Angeklagter beteuert: Nicht von sexuellen Motivationen geleitet

Er sei beim Fotografieren von Frauen auf der Untersuchungsliege nicht von sexuellen Motivationen geleitet gewesen. Es habe keine sexuelle Erregung gegeben, "das liegt auf der Hand". Etwas anderes lasse er sich nicht unterstellen.

Reden mag er gerne, Fragen aber mag er nicht beantworten, vor allem nicht die von Oberstaatsanwalt Bernhard Lieb. Da wird W. schon mal scharf, wenn Lieb Näheres zu Untersuchungen und fotografischen "Dokumentationen" wissen will. Er fängt zu zischen an, wird laut. Wird die Situation zu brenzlig, greift sein Verteidiger, Rechtsanwalt Klaus Bernsmann ein, regelmäßig mit der Folge, dass die wirklich wichtigen Fragen von seinem Mandanten nicht mehr beantwortet werden.

Außerdem forderte der Anwalt für Heinz W. "mehr Ruhe". W. erklärte selbst, warum: Am letzten Freitag habe er "massivste Informationen" bekommen, dass in der Justizvollzugsanstalt etwas "gegen mich" geplant sei. Er habe das als belastend empfunden, "über das übliche Maß hinaus".

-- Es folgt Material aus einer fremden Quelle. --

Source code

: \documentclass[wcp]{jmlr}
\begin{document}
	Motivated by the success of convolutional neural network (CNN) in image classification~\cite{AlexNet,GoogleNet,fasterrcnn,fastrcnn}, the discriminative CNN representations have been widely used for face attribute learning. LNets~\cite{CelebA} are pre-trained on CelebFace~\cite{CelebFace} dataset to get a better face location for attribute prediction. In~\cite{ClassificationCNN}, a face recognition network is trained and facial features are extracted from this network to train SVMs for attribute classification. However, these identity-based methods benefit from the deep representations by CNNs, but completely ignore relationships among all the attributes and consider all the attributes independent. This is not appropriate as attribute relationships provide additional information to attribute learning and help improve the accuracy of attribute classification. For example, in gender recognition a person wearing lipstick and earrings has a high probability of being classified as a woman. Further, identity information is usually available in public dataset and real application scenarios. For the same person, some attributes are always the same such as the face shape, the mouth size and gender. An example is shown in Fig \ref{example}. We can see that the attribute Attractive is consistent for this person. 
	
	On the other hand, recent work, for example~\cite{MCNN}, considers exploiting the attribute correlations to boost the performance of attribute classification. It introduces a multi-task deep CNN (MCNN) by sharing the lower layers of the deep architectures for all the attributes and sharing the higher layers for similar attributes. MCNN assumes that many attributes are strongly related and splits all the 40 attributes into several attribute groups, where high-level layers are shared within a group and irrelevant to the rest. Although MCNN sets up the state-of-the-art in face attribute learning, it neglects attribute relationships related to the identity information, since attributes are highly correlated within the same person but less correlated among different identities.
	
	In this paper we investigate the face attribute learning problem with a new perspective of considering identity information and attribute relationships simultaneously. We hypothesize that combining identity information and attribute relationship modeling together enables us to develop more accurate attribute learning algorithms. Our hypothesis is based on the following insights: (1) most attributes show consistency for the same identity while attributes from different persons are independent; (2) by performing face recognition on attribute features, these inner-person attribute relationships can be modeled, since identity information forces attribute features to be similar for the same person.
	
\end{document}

Der Angeklagte äußerte sich am Dienstag zu zwei weiteren Fällen der Anklage, nachdem er vergangene Woche seine Sicht der Dinge in vier der insgesamt 13 Fälle dargelegt hatte. Am Dienstag ging es um eine 18-jährige Patientin, die im Mai 2012 wegen eines Beckenvenenverschlusses ins Klinikum am Bruderwald kam und operiert wurde.

Um Bilder für Fallbesprechungen zu bekommen, habe er Fotos von der betroffenen Körperregion und später von der Wunde gemacht. Einmal sei die Mutter der Patientin dabei gewesen. Er habe sie und ihre Tochter gefragt: "Es ist ja so schön geworden, kann ich davon ein Foto machen?"

Mit einer Assistenzärztin habe er sich über die Verwendung der Bilder für Vorträge unterhalten: "Es wäre doch pfiffig, wenn wir eine schlanke, junge Frau hätten, die Model werden möchte und die eine Thrombose hat." Später habe jemand ein Ganzkörperfoto der jungen Frau aus dem Internet heruntergeladen und mit unkenntlich gemachtem Gesicht zur Fallstudie gestellt.

Die Frage, ob W. der jungen Frau bei Untersuchungen Kontrastmittel oder das Beruhigungsmittel Midazolam verabreicht habe, verneinte er kategorisch: "sicher nicht". Und dass sie zu irgendeinem Zeitpunkt das Bewusstsein verloren haben könnte, schloss Heinz W. aus.

Unstimmigkeiten zum Thema Dokumentation

Unstimmigkeiten gibt es in allen bisher beleuchteten Fällen zum Thema Dokumentation, denn die Fotos, um die es geht, sind in den Krankenakten nicht zu finden. Laut W. sollen Untersuchungen außerhalb der Öffnungszeiten des Medizinischen Versorgungszentrums nicht belegt worden sein. W. meint aber, in der Ambulanzakte müsse die fragliche Untersuchung zu finden sein. Als Vorsitzender Richter Manfred Schmidt nachhakt, woher er denn die Unterlagen bekommen könne, wird W. wie so häufig vage: "Irgendwo müsste es nachzuvollziehen sein."